WHAT YOU HAVE TO DO: Write out the data again in full, keeping every character the same.

■ ■ ■ ■

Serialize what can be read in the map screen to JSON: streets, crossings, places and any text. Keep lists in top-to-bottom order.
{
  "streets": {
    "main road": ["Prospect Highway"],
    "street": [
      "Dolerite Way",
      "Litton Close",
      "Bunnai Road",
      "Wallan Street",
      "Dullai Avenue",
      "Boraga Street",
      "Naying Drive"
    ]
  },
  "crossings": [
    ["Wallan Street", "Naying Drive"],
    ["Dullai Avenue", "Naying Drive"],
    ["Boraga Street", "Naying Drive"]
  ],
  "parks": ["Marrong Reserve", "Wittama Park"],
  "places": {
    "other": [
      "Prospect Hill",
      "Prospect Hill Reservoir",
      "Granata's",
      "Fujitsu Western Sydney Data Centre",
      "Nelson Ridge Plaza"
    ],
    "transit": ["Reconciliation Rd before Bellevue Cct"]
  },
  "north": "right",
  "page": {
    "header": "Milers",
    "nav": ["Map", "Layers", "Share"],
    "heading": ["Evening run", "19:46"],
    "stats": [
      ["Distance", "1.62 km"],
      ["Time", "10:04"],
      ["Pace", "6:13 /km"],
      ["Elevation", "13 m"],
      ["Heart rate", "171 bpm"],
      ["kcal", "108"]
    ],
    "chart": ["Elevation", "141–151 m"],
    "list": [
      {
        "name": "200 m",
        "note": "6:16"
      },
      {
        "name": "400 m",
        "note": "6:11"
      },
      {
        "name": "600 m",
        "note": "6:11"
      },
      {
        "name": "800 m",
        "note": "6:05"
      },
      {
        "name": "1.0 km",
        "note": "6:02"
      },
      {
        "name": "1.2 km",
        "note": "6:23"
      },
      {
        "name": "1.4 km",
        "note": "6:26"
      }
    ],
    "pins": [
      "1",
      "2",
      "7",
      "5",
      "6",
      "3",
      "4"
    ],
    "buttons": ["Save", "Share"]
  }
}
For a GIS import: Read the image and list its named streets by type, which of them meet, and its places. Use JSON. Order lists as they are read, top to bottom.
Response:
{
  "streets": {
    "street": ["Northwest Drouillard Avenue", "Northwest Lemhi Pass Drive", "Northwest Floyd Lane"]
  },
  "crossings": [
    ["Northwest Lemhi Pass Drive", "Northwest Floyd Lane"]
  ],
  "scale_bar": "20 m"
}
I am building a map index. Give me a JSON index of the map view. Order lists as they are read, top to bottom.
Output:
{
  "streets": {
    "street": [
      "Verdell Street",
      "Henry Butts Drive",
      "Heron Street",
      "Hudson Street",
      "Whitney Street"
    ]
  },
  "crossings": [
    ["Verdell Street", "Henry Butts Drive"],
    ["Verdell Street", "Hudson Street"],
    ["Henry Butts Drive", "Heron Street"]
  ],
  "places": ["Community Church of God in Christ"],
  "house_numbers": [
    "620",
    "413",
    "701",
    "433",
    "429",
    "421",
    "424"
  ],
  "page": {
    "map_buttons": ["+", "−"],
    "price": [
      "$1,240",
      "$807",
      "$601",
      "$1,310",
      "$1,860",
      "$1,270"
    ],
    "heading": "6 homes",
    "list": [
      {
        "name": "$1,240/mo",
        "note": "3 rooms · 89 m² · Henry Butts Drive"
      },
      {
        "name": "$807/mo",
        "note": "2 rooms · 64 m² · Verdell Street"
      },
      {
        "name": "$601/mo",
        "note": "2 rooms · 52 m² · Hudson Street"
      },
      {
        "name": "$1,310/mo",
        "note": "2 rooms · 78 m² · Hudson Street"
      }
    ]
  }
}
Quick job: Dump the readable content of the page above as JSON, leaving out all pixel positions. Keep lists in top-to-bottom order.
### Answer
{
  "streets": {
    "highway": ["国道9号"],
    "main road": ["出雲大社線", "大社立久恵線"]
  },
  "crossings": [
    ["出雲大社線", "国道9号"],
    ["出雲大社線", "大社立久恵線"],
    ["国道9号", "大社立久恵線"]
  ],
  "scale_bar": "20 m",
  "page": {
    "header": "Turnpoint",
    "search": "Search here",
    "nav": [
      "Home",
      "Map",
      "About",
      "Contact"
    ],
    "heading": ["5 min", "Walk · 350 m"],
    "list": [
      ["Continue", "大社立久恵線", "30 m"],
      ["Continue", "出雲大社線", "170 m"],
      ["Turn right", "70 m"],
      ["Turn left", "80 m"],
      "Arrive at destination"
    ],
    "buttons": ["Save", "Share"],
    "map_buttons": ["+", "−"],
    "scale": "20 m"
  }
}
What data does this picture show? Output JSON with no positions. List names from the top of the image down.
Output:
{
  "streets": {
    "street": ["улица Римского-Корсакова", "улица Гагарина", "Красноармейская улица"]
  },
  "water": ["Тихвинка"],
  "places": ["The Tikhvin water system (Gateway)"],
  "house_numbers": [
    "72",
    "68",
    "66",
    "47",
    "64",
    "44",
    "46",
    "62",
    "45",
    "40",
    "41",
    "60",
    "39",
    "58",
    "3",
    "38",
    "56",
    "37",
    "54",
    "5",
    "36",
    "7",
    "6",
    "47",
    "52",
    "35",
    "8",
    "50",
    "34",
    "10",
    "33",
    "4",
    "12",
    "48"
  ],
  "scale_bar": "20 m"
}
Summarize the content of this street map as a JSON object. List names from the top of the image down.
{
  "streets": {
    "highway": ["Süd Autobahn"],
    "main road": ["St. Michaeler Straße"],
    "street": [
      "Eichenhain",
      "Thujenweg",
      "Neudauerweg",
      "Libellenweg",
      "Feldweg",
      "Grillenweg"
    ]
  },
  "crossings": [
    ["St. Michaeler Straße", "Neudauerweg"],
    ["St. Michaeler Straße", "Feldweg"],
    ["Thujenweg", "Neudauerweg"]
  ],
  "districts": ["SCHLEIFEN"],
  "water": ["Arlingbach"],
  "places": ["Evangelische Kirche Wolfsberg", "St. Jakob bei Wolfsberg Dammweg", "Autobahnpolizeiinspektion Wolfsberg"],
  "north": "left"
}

■ ■ ■ ■

TASK ANSWER:
Serialize what can be read in the map screen to JSON: streets, crossings, places and any text. Keep lists in top-to-bottom order.
{
  "streets": {
    "main road": ["Prospect Highway"],
    "street": [
      "Dolerite Way",
      "Litton Close",
      "Bunnai Road",
      "Wallan Street",
      "Dullai Avenue",
      "Boraga Street",
      "Naying Drive"
    ]
  },
  "crossings": [
    ["Wallan Street", "Naying Drive"],
    ["Dullai Avenue", "Naying Drive"],
    ["Boraga Street", "Naying Drive"]
  ],
  "parks": ["Marrong Reserve", "Wittama Park"],
  "places": {
    "other": [
      "Prospect Hill",
      "Prospect Hill Reservoir",
      "Granata's",
      "Fujitsu Western Sydney Data Centre",
      "Nelson Ridge Plaza"
    ],
    "transit": ["Reconciliation Rd before Bellevue Cct"]
  },
  "north": "right",
  "page": {
    "header": "Milers",
    "nav": ["Map", "Layers", "Share"],
    "heading": ["Evening run", "19:46"],
    "stats": [
      ["Distance", "1.62 km"],
      ["Time", "10:04"],
      ["Pace", "6:13 /km"],
      ["Elevation", "13 m"],
      ["Heart rate", "171 bpm"],
      ["kcal", "108"]
    ],
    "chart": ["Elevation", "141–151 m"],
    "list": [
      {
        "name": "200 m",
        "note": "6:16"
      },
      {
        "name": "400 m",
        "note": "6:11"
      },
      {
        "name": "600 m",
        "note": "6:11"
      },
      {
        "name": "800 m",
        "note": "6:05"
      },
      {
        "name": "1.0 km",
        "note": "6:02"
      },
      {
        "name": "1.2 km",
        "note": "6:23"
      },
      {
        "name": "1.4 km",
        "note": "6:26"
      }
    ],
    "pins": [
      "1",
      "2",
      "7",
      "5",
      "6",
      "3",
      "4"
    ],
    "buttons": ["Save", "Share"]
  }
}
For a GIS import: Read the image and list its named streets by type, which of them meet, and its places. Use JSON. Order lists as they are read, top to bottom.
Response:
{
  "streets": {
    "street": ["Northwest Drouillard Avenue", "Northwest Lemhi Pass Drive", "Northwest Floyd Lane"]
  },
  "crossings": [
    ["Northwest Lemhi Pass Drive", "Northwest Floyd Lane"]
  ],
  "scale_bar": "20 m"
}
I am building a map index. Give me a JSON index of the map view. Order lists as they are read, top to bottom.
Output:
{
  "streets": {
    "street": [
      "Verdell Street",
      "Henry Butts Drive",
      "Heron Street",
      "Hudson Street",
      "Whitney Street"
    ]
  },
  "crossings": [
    ["Verdell Street", "Henry Butts Drive"],
    ["Verdell Street", "Hudson Street"],
    ["Henry Butts Drive", "Heron Street"]
  ],
  "places": ["Community Church of God in Christ"],
  "house_numbers": [
    "620",
    "413",
    "701",
    "433",
    "429",
    "421",
    "424"
  ],
  "page": {
    "map_buttons": ["+", "−"],
    "price": [
      "$1,240",
      "$807",
      "$601",
      "$1,310",
      "$1,860",
      "$1,270"
    ],
    "heading": "6 homes",
    "list": [
      {
        "name": "$1,240/mo",
        "note": "3 rooms · 89 m² · Henry Butts Drive"
      },
      {
        "name": "$807/mo",
        "note": "2 rooms · 64 m² · Verdell Street"
      },
      {
        "name": "$601/mo",
        "note": "2 rooms · 52 m² · Hudson Street"
      },
      {
        "name": "$1,310/mo",
        "note": "2 rooms · 78 m² · Hudson Street"
      }
    ]
  }
}
Quick job: Dump the readable content of the page above as JSON, leaving out all pixel positions. Keep lists in top-to-bottom order.
### Answer
{
  "streets": {
    "highway": ["国道9号"],
    "main road": ["出雲大社線", "大社立久恵線"]
  },
  "crossings": [
    ["出雲大社線", "国道9号"],
    ["出雲大社線", "大社立久恵線"],
    ["国道9号", "大社立久恵線"]
  ],
  "scale_bar": "20 m",
  "page": {
    "header": "Turnpoint",
    "search": "Search here",
    "nav": [
      "Home",
      "Map",
      "About",
      "Contact"
    ],
    "heading": ["5 min", "Walk · 350 m"],
    "list": [
      ["Continue", "大社立久恵線", "30 m"],
      ["Continue", "出雲大社線", "170 m"],
      ["Turn right", "70 m"],
      ["Turn left", "80 m"],
      "Arrive at destination"
    ],
    "buttons": ["Save", "Share"],
    "map_buttons": ["+", "−"],
    "scale": "20 m"
  }
}
What data does this picture show? Output JSON with no positions. List names from the top of the image down.
Output:
{
  "streets": {
    "street": ["улица Римского-Корсакова", "улица Гагарина", "Красноармейская улица"]
  },
  "water": ["Тихвинка"],
  "places": ["The Tikhvin water system (Gateway)"],
  "house_numbers": [
    "72",
    "68",
    "66",
    "47",
    "64",
    "44",
    "46",
    "62",
    "45",
    "40",
    "41",
    "60",
    "39",
    "58",
    "3",
    "38",
    "56",
    "37",
    "54",
    "5",
    "36",
    "7",
    "6",
    "47",
    "52",
    "35",
    "8",
    "50",
    "34",
    "10",
    "33",
    "4",
    "12",
    "48"
  ],
  "scale_bar": "20 m"
}
Summarize the content of this street map as a JSON object. List names from the top of the image down.
{
  "streets": {
    "highway": ["Süd Autobahn"],
    "main road": ["St. Michaeler Straße"],
    "street": [
      "Eichenhain",
      "Thujenweg",
      "Neudauerweg",
      "Libellenweg",
      "Feldweg",
      "Grillenweg"
    ]
  },
  "crossings": [
    ["St. Michaeler Straße", "Neudauerweg"],
    ["St. Michaeler Straße", "Feldweg"],
    ["Thujenweg", "Neudauerweg"]
  ],
  "districts": ["SCHLEIFEN"],
  "water": ["Arlingbach"],
  "places": ["Evangelische Kirche Wolfsberg", "St. Jakob bei Wolfsberg Dammweg", "Autobahnpolizeiinspektion Wolfsberg"],
  "north": "left"
}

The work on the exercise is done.